# Исходный текст
От Бетховена до Башлачева: классики, современники и национальная музыкальная культура
Главная > Медиа > Новости > От Бетховена до Башлачева: классики, современники и национальная музыкальная культура
27 Июля 2017
От Бетховена до Башлачева: классики, современники и национальная музыкальная культура

Выпускница Гнесинки и Московской консерватории и аспирантуры Ляля Кандаурова ведет авторский курс по истории классической музыки и пишет для издания Seasons of life. Ее коллега по музыкальной журналистике Денис Бояринов пришел в музыку неклассическим образом, и его диплом Бауманки здесь не при чем. Автор и куратор лейбла «Темные Лошадки» и одноименного фестиваля в поддержку молодых русских музыкантов, Денис ведет раздел «Современная музыка» на портале Colta.ru, а в «Репном» выступает впервые. Ляля же наш постоянный, регулярный эксперт, профессионально и с упоением она рассказывает о классической музыке.


— Музыкальный слух – это врожденное или его можно развить?

Ляля Кандаурова: У меня абсолютный слух, но это выяснилось не сразу. Когда мама, движимая импульсом учить меня музыке, пришла со мной в какую-то хоровую студию, ей сказали: тотальное отсутствие слуха, но хорошее чувства ритма. Потом, когда я занималась музыкой профессионально, оказалось, что у меня как раз хороший слух и посредственное чувство ритма. Поэтому, я думаю, только о способностях экстраординарного порядка можно говорить, что они врожденные. Моцартом или Прокофьевым надо родиться, все остальное можно выучить.

# Предоставленные данные
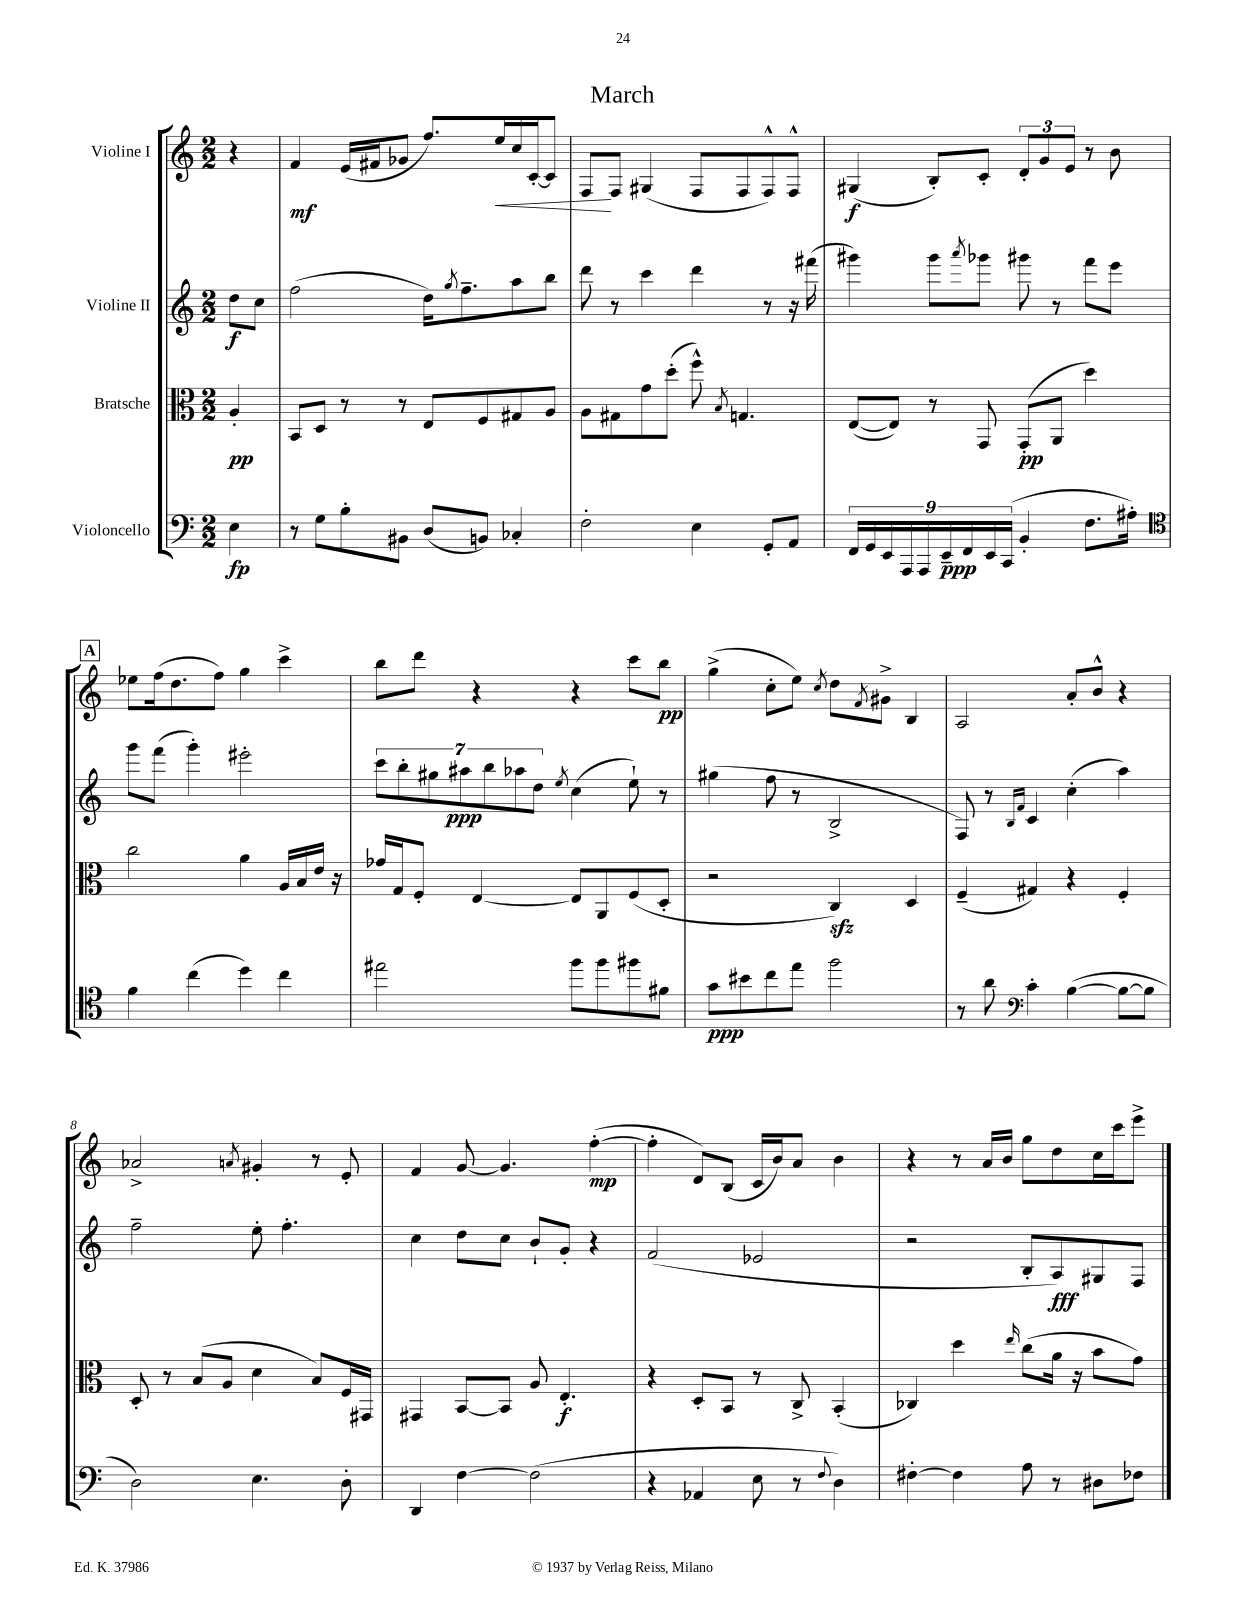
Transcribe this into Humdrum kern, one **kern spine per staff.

**kern	**kern	**kern	**kern
*staff4	*staff3	*staff2	*staff1
*clefF4	*clefC3	*clefG2	*clefG2
*k[]	*k[]	*k[]	*k[]
*M2/2	*M2/2	*M2/2	*M2/2
4E	4A'	8dd	4r
.	.	8cc	.
=	=	=	=
8r	8BB	(2ff	4f
8G	8D	.	.
8B'	8r	.	(16e
.	.	.	16f#
8BB#	8r	.	8g-
(8D	8E	16dd)	8.ff)
.	.	8qgg	.
.	.	8.ff~	.
8BB)	8F	.	.
.	.	.	16ee
4C-'	8G#	8aa	16cc
.	.	.	[16c'
.	8A	8bb	8c]
=	=	=	=
2F'	8A	8ddd	8F
.	8G#	8r	8F
.	8g	4ccc	(4G#
.	(8dd'	.	.
4E	8ff^^)	4ddd	8F
.	8qB	.	.
.	4.G	.	8F
8GG'	.	8r	8F^^)
8AA	.	16r	8F^^
.	.	(16fff#	.
=	=	=	=
18FF	([8E	4ggg#)	(4G#
18GG	.	.	.
18EE	.	.	.
.	8E])	.	.
18AAA	.	.	.
18AAA	.	.	.
.	8r	8ggg#	8B')
18EE~	.	.	.
18FF	.	.	.
.	.	8qaaa	.
.	8GG	8ggg-	8c'
18EE	.	.	.
(18CC	.	.	.
4BB'	(8GG'	8ggg#	12d'
.	.	.	12g
.	8AA	8r	.
.	.	.	12e
8.F	4dd)	8fff	8r
.	.	8eee	8b
16A#')	.	.	.
=	=	=	=
*clefC4	*	*	*
4f	2cc	8ggg	8ee-
.	.	(8fff	(16ff
.	.	.	8.dd
(4cc	.	4ggg')	.
.	.	.	8ff)
4dd)	4a	2eee#'	4gg
4cc	16A	.	4ccc^
.	16B	.	.
.	16e	.	.
.	16r	.	.
=	=	=	=
2ee#	16g-	14ccc	8bb
.	16G	.	.
.	.	14bb'	.
.	8F'	.	8ddd
.	.	14gg#	.
.	.	14aa#	.
.	[4E	.	4r
.	.	14bb	.
.	.	14aa-	.
.	.	14dd	.
.	.	8qee	.
8ff	8E]	(4cc	4r
8ff	8AA	.	.
8ff#	(8F	8ee`)	8ccc
8f#	8D'	8r	8bb
=	=	=	=
8g	2r	(4gg#	(4gg^
8b#	.	.	.
8cc	.	8ff	8cc'
8ee	.	8r	8ee)
.	.	.	8qcc
2ff	4C)	2B^	8dd
.	.	.	8qf
.	.	.	8g#^
.	4D	.	4B
=	=	=	=
8r	(4F~	8F)	2A
8a	.	8r	.
*clefF4	*	*	*
.	.	16qqB	.
.	.	16qqf	.
4c'	4G#)	4c	.
([4B	4r	(4cc'	8a'
.	.	.	8b^^
8B_	4F'	4aa)	4r
8B]	.	.	.
=	=	=	=
2D)	8D'	2ff~	2a-^
.	8r	.	.
.	(8B	.	.
.	8A	.	.
.	.	.	8qa
4.E	4d	8ee'	4g#'
.	.	4.ff'	.
.	8B)	.	8r
8D'	16F	.	8e'
.	16GG#	.	.
=	=	=	=
4DD	4GG#	4cc	4f
[4F	[8BB	8dd	[8g
.	8BB]	8cc	4.g]
(2F]	8A	8b`	.
.	4.E'	8g'	.
.	.	4r	([4ff'
=	=	=	=
4r	4r	(2f	4ff']
4AA-	8D'	.	8d)
.	8BB	.	(8B
8E	8r	2e-	16c
.	.	.	16b)
8r	8C^	.	8a
8qqF	.	.	.
4D)	(4BB'	.	4b
=	=	=	=
[4F#'	4C-)	2r	4r
4F#]	4dd	.	8r
.	.	.	16a
.	.	.	16b
.	16qqee	.	.
8A	(8cc	8B'	8gg
8r	16a	8A)	8dd
.	16r	.	.
8D#	8b	8G#	16cc
.	.	.	16ccc
8F-	8g)	8F	8eee^
==	==	==	==
*-	*-	*-	*-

# Условия задания
Дословно воспроизведите отрывок исходного текста от слов «Выпускница Гнесинки и» до слов «о классической музыке.» включительно. Записи получены из другого источника.

# Итоговый результат
Выпускница Гнесинки и Московской консерватории и аспирантуры Ляля Кандаурова ведет авторский курс по истории классической музыки и пишет для издания Seasons of life. Ее коллега по музыкальной журналистике Денис Бояринов пришел в музыку неклассическим образом, и его диплом Бауманки здесь не при чем. Автор и куратор лейбла «Темные Лошадки» и одноименного фестиваля в поддержку молодых русских музыкантов, Денис ведет раздел «Современная музыка» на портале Colta.ru, а в «Репном» выступает впервые. Ляля же наш постоянный, регулярный эксперт, профессионально и с упоением она рассказывает о классической музыке.